Confiée non pas à un ténor aigu ni même à un contre-ténor mais à une cantatrice aux graves fuligineux, Arnalta suscite moins le rire que le sourire sinon un trouble nouveau, toute la charge comique liée au travestissement se reportant sur la figure de Nutrice, Michal Czerniawski accentuant d’ailleurs à l’envi les ruptures de registre. Plus duègne que nourrice, Lucile Richardot, sublime Pénélope la veille, nous déride avec un chic fou avant de nous étreindre en douceur dans la plus délicate des berceuses.

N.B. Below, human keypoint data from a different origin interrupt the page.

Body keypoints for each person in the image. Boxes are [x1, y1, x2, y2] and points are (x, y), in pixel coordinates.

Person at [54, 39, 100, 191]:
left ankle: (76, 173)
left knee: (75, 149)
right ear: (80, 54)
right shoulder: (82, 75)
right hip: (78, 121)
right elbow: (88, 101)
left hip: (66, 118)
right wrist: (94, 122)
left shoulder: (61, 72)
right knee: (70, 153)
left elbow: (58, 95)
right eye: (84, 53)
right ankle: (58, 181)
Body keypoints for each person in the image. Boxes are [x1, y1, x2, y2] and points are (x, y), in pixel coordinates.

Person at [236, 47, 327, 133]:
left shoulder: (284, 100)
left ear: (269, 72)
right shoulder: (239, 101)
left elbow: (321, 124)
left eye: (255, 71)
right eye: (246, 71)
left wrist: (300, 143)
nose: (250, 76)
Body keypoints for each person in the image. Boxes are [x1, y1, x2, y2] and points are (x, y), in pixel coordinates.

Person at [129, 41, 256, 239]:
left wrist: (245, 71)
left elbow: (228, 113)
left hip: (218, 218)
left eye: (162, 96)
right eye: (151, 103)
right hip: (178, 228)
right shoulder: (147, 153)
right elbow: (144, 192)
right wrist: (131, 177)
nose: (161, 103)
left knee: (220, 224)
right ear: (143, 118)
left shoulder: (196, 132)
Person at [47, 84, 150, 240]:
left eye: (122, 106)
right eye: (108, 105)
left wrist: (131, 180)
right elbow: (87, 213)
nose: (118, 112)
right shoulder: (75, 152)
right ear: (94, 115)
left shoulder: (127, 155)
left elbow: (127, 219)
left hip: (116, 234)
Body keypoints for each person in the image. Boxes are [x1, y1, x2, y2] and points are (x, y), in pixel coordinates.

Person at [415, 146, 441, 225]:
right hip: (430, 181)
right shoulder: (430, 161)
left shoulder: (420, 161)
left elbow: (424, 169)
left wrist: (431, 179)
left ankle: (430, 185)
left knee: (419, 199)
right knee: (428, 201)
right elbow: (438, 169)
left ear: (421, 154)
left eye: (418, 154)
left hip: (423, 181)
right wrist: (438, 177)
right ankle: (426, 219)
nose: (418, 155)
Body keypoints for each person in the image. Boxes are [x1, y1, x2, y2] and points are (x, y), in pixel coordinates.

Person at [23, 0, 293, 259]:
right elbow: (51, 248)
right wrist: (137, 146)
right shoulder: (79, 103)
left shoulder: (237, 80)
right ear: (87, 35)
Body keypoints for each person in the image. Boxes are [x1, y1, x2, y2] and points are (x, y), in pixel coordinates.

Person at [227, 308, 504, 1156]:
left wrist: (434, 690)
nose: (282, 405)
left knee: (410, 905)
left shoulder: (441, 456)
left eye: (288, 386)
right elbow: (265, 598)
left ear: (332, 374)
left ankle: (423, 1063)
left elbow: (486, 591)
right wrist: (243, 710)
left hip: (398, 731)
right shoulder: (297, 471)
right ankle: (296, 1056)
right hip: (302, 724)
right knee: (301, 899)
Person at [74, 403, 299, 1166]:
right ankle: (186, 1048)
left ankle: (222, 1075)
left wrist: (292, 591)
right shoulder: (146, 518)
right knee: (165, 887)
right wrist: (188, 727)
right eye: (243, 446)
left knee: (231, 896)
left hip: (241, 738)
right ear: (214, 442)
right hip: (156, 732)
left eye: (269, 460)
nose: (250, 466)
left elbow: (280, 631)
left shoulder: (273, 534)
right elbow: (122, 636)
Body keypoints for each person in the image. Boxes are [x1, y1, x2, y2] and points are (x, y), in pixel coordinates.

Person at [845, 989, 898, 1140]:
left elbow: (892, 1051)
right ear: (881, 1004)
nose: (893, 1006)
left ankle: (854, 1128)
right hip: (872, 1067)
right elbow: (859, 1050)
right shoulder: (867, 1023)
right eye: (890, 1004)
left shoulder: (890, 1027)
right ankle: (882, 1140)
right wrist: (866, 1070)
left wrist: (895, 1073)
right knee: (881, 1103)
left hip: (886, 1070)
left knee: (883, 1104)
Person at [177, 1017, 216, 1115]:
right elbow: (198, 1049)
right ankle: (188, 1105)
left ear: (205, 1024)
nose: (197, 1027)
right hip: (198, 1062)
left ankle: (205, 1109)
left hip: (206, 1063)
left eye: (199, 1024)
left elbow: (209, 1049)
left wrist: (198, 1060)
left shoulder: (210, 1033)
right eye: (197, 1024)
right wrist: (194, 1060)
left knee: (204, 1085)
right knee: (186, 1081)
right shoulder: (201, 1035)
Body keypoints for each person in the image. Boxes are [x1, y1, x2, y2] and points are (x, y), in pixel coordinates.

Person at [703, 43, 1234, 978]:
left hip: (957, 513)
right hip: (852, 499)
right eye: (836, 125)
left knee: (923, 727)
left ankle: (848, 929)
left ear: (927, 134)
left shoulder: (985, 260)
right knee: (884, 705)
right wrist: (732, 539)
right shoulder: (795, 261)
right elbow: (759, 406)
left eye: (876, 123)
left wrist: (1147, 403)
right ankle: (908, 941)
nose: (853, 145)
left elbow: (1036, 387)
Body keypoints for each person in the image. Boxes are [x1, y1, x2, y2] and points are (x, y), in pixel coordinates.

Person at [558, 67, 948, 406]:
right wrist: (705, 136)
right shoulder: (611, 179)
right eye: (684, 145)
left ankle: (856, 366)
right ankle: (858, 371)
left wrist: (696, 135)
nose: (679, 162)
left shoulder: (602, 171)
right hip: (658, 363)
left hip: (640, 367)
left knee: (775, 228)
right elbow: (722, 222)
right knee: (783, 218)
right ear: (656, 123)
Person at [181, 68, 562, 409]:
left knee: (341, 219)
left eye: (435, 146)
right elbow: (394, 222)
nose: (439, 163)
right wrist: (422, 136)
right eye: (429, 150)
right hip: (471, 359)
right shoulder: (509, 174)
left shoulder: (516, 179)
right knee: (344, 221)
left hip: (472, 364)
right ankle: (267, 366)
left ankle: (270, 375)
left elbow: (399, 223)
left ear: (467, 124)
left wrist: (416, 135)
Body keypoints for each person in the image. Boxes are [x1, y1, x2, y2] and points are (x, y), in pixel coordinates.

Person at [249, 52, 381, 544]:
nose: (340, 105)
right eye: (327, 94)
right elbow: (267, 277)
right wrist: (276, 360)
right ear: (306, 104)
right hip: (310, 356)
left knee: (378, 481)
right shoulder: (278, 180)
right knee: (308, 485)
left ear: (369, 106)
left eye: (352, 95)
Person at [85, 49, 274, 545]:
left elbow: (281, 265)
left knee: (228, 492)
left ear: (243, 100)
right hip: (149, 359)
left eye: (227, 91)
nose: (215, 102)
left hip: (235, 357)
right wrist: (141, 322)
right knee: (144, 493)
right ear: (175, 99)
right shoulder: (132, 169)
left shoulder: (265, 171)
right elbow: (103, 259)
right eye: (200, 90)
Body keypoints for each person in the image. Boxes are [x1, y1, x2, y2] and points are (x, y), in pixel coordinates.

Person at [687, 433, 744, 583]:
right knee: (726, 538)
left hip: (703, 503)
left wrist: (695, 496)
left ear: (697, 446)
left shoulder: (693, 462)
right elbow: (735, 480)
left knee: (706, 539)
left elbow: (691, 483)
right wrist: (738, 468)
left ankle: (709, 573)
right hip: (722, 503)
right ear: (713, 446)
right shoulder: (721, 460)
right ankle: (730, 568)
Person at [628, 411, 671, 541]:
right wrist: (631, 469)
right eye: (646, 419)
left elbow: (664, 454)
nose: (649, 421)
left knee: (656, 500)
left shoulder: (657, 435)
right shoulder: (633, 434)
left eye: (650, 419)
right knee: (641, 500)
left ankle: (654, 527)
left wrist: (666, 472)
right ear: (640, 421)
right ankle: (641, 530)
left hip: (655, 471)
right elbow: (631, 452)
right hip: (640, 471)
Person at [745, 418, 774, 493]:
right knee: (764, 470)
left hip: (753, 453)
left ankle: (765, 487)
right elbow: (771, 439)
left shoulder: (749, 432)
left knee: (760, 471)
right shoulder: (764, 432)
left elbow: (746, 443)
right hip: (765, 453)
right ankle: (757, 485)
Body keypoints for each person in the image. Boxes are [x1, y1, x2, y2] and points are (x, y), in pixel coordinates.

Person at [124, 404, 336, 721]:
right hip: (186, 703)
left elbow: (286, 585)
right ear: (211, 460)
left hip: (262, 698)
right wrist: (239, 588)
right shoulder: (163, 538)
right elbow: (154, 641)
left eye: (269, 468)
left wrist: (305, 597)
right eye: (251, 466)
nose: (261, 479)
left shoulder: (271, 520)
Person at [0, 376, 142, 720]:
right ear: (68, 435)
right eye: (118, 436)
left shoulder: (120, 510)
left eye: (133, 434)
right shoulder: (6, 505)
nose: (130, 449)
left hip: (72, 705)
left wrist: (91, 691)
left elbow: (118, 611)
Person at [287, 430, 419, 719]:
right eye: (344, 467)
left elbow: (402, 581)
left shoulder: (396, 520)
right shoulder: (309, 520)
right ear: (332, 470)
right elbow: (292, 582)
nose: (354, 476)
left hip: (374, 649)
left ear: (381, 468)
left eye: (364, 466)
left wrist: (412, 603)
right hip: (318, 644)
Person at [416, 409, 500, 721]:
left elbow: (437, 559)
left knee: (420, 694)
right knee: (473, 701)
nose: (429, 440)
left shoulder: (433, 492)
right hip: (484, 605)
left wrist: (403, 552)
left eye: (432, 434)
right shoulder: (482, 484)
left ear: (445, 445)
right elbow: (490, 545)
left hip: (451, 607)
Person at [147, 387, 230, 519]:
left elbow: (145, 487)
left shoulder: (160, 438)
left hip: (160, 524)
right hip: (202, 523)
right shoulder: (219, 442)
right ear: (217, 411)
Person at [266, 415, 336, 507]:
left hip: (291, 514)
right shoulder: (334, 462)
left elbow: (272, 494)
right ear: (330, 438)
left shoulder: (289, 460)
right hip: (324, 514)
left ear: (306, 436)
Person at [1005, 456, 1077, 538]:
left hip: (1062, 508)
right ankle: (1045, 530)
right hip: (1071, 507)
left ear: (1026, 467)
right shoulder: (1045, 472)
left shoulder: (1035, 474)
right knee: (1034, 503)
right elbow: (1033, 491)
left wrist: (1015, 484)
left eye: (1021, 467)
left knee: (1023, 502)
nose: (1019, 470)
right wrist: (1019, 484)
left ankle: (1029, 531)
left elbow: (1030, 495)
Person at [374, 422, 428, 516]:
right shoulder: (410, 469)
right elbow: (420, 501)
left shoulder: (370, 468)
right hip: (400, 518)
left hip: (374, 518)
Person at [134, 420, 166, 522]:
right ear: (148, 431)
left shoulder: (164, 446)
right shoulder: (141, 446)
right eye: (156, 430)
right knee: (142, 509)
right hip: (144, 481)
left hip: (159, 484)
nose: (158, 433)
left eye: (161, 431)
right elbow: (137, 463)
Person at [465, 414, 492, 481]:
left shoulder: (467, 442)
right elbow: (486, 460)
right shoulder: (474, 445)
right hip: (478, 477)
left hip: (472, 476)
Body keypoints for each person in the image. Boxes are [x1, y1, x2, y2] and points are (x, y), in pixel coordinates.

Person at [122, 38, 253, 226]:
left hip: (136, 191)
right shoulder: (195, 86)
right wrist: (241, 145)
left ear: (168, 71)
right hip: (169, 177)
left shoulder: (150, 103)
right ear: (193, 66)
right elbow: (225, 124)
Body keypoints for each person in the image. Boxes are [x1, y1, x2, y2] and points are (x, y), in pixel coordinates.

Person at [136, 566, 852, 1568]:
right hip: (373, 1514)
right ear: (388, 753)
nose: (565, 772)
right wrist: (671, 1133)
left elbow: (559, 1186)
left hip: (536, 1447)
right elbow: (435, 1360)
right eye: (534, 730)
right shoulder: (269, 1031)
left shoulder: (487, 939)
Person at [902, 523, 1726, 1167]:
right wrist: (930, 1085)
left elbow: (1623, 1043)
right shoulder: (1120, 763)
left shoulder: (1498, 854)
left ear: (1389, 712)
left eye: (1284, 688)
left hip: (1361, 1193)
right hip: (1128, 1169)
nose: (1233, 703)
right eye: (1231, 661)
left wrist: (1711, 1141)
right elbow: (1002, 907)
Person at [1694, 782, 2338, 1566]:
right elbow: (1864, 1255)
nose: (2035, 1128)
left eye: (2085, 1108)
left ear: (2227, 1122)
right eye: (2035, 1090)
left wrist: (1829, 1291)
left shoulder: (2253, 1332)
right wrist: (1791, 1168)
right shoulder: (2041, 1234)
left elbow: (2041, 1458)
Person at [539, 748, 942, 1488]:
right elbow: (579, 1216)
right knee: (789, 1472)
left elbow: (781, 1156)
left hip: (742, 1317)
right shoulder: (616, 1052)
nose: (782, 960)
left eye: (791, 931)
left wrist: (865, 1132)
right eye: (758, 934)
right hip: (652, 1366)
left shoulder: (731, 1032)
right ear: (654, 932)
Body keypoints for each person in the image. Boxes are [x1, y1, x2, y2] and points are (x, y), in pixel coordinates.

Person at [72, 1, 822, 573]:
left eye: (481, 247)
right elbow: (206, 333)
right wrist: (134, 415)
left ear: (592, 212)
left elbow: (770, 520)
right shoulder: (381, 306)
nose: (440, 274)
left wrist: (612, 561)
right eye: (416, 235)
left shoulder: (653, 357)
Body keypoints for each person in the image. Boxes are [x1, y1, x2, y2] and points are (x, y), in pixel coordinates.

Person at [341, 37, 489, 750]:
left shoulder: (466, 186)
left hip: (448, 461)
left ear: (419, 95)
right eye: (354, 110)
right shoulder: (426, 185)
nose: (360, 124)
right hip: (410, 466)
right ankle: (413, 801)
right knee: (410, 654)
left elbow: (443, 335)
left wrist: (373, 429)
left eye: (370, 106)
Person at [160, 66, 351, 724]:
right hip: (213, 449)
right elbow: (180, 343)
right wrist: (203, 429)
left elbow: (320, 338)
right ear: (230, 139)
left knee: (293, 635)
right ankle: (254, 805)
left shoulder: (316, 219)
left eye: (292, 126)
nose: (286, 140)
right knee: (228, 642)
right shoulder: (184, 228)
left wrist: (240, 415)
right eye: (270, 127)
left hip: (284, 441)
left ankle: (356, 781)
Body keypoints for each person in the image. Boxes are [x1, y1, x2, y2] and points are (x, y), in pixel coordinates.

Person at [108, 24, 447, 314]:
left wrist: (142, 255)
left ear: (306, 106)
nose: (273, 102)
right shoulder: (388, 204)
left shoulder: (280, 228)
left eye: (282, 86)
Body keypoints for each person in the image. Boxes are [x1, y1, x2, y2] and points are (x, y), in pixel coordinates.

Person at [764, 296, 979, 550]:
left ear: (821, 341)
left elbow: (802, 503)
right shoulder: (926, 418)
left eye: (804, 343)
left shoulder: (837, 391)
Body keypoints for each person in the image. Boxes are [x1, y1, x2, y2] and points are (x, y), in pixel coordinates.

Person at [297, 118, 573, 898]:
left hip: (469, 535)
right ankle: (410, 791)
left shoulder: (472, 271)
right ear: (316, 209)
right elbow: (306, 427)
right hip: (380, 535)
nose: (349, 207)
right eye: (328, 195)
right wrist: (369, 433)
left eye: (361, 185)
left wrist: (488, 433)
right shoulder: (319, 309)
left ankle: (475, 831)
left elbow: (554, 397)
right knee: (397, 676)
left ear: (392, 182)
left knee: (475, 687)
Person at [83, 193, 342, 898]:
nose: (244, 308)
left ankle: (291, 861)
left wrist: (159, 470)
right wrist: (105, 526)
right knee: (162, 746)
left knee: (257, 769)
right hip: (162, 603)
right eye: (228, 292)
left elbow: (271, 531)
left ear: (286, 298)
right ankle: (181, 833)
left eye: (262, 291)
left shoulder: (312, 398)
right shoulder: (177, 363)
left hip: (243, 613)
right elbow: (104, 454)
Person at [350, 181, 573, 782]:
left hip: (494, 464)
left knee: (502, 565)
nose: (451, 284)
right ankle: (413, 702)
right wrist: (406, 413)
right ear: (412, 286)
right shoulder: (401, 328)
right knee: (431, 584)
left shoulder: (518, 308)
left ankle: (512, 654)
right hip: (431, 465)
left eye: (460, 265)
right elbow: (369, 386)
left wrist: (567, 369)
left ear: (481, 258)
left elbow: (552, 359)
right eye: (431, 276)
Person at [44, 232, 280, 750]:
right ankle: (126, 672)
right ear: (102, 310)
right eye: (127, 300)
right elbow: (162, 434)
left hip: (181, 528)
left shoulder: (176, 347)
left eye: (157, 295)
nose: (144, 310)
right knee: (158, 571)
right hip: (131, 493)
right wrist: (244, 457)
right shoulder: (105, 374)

Le Valletto ultraléger mais piquant de Silvia Frigato ou encore le contraste savoureux qu’offrent la gouaille rugueuse de Robert Burt (Soldat II) et la déclamation toujours aussi élégante de Furio Zanasi (Soldat I) témoignent du soin apporté à la caractérisation des personnages secondaires.
Aux puristes qui épingleront l’incongruité des vents dans l’orchestre des English Baroque Soloists (absents de la partition et des théâtres vénitiens), nous nous contenterons de rappeler, à la suite de Denis Morrier (L’Avant-Scène Opéra n°224), d’une part le pragmatisme des interprètes qui composaient alors avec les moyens mis à leur disposition et, d’autre part, le goût affiché, dès 1615, par Monteverdi pour une certaine opulence dans l’effectif requis pour son ballo, Tirsi e Clori, où il souhaite voir jouer une bande de huit violons et un continuo alignant le même nombre d’instruments. Renouer avec l’idéal sonore du compositeur et s’adapter, aujourd’hui comme à l’époque, au lieu d’exécution intéresse manifestement davantage John Eliot Gardiner qu’une reconstitution des circonstances de la création au Teatro San Giovanni e Paolo.
Nous avions déjà pu nous en rendre compte au printemps avec L’Orfeo dirigé par Paul Agnew et cet Incoronazione vient le confirmer : l’acoustique de la Philharmonie, sans être idoine, ne dessert pas ce répertoire. En passe de devenir la norme des opéras donnés en version de concert, la mise en espace nous apparaît aussi, régulièrement, comme une alternative salutaire aux errances de la mal scène. Nous ne nous étendrons pas sur le talent de couturière d’Isabella Gardiner, mieux vaut saluer la direction d’acteurs, une fois encore très classique, mais habile, d’Elsa Rooke qui a su, n’en doutons pas, comme le chef, tirer profit de l’expérience des solistes comme de leurs idées. Après Il Ritorno d’Ulisse, que la troupe a eu le temps de graver entre deux étapes de son périple, cet Incoronazione di Poppea marque lui aussi une belle réussite collégiale.